You can barely see the cover of this book underneath all of those award stickers. One Crazy Summer has won or been given the honour book status for almost every award it was eligible for, and with good reason. Rita Williams-Garcia has blended a unique history lesson with a family story and delivered it all in the pitch-perfect voice of her eleven year old narrator, Delphine.

1968. Delphine lives with her Daddy and Grandmother, Big Ma, in New York. Ever since her mother Cecile took off to be a poet, she has taken care of her sisters, Vonetta (all show and crow) and Fern (always accompnaied by her doll, Miss Patty Cake). She is none to pleased to be spending the summer with crazy Cecile in Oakland, especially when it is clear that Cecile can’t be bothered speaking to her own children, let alone feeding or entertaining them. Instead, the girls spend their days at a community centre run by members of the Black Panthers, learning about their rights. But even after weeks of self sufficiency and good behaviour, Cecile, who goes by Nzila now, does not seem to be warming to her daughters. Why are the girls not allowed in her kitchen? Who are the people coming and going at all hours of the day?

I love Delphine- responsible, no-nonsense, lovable Delphine. Her voice is so real to me that days after finishing the novel I can still hear it in my head. Part of what makes her so memorable is her cadence and diction, which is child-like but also artfully crafted. It reminded me a bit of Salamanca in Walk Two Moons, who remains one of my all-time favourite narrators in children’s lit. Both Delphine and Salamanca are quintessential middle grade characters, teetering at the edge of childish naivete and yet also wise-beyond-their-years.

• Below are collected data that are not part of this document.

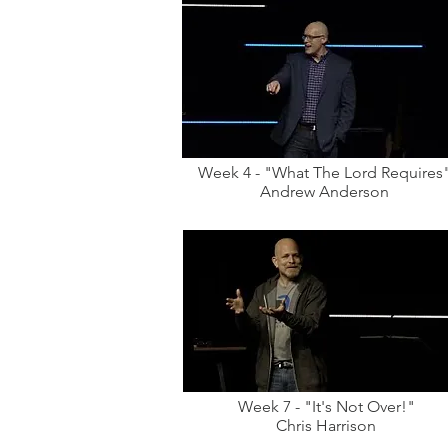
Week 4 - "What The Lord Requires
Andrew Anderson
Week 7 - "It's Not Over!"
Chris Harrison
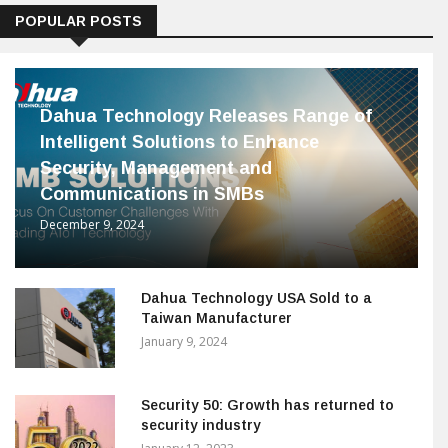
POPULAR POSTS
Dahua Technology Releases Range of
Intelligent Solutions to Enhance
Security, Management and
Communications in SMBs
December 9, 2024
Dahua Technology USA Sold to a
Taiwan Manufacturer
January 9, 2024
Security 50: Growth has returned to
security industry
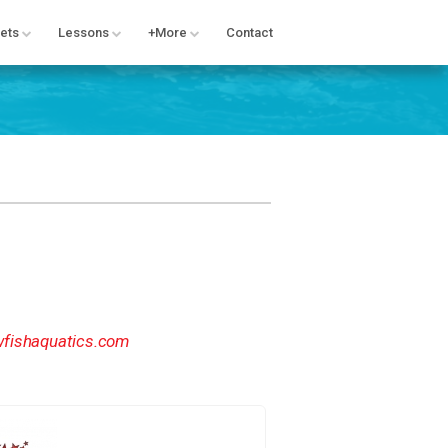
ets
Lessons
+More
Contact
fishaquatics.com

Williams-Garcia manages to address hard, emotional material (absentee mother, racism, the volatile civil rights movement in the late 1960s) in a way that is neither threatening nor heavy-handed. Her message is not political, though there are lots of things to be learned about the politics of the day. Readers will be fascinated to learn about the civil rights movement and the Black Panthers, and skeptical Delphine is the perfect guide for this territory, which is probably unfamiliar to many Canadian children.

One Crazy Summer is available now in hardcover from Amistad, an imprint of HarperCollins.